Peter W Saturday, October 22, 2016 at 3:38 am

WRONG MOVE!

Checkout Fidelity ETFs! Saturday, October 22, 2016 at 10:19 am

Do not vote for Trump!

John Sunday, October 23, 2016 at 10:14 am

Hillary is a LIAR and self serving.
Vote TRUMP!

Ron Vincent Thursday, October 20, 2016 at 10:39 pm

Good report,Mike.
Who is ranked 1& 2 in US ETF’s as you mentioned Vanguard is#3
Sincerely
Ron

Joseph Zizzi Sunday, October 23, 2016 at 10:17 am

Please more info on Vanguard funds

Fred E Marsh, Jr Friday, October 21, 2016 at 12:20 am

YOUR COMMENTS ARE ON TARGET AND TIMELY.

Fred

Frank Friday, October 21, 2016 at 12:56 am

“… boost your returns by joining this trend.”

You mean, joining this herd.

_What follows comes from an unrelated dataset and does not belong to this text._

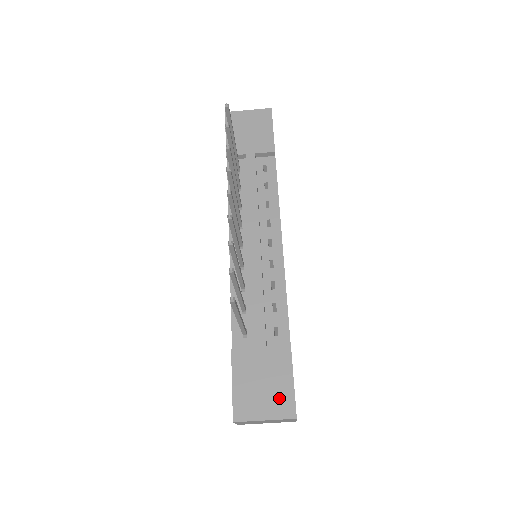
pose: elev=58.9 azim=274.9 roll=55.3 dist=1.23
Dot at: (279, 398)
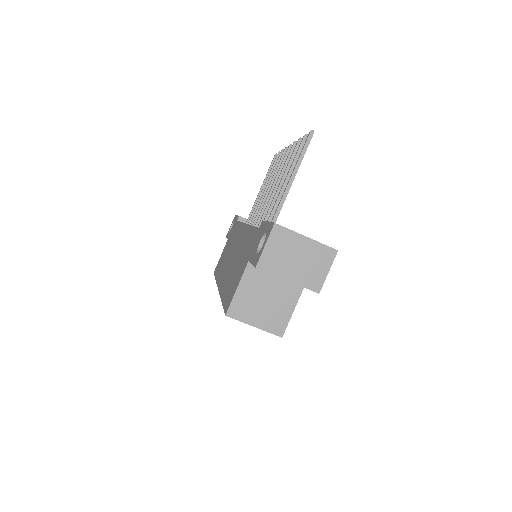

No, I don’t trade that way. Agree that managed funds are worthless crapshoot ripoffs. They scalp your gains, and in a downtrend, magnify your losses.

Loy Allen Friday, October 21, 2016 at 4:49 am

I am invested in FASAX what do you think thank you

THEUNS Friday, October 21, 2016 at 4:07 pm

Do this,do that.What do you think of me cashing in everything and put it in the bank at 10% interest.My part of the world this is still possible – inflation run at 6.1%.What do you think?Sit it out and wait for the wave?

Mark Friday, October 21, 2016 at 8:53 am

Thanks Mike for a great unbiased report!

Eagle495 Friday, October 21, 2016 at 11:29 am

Well said Mike and very, very true…… You are becoming the beacon for Weiss!….. :)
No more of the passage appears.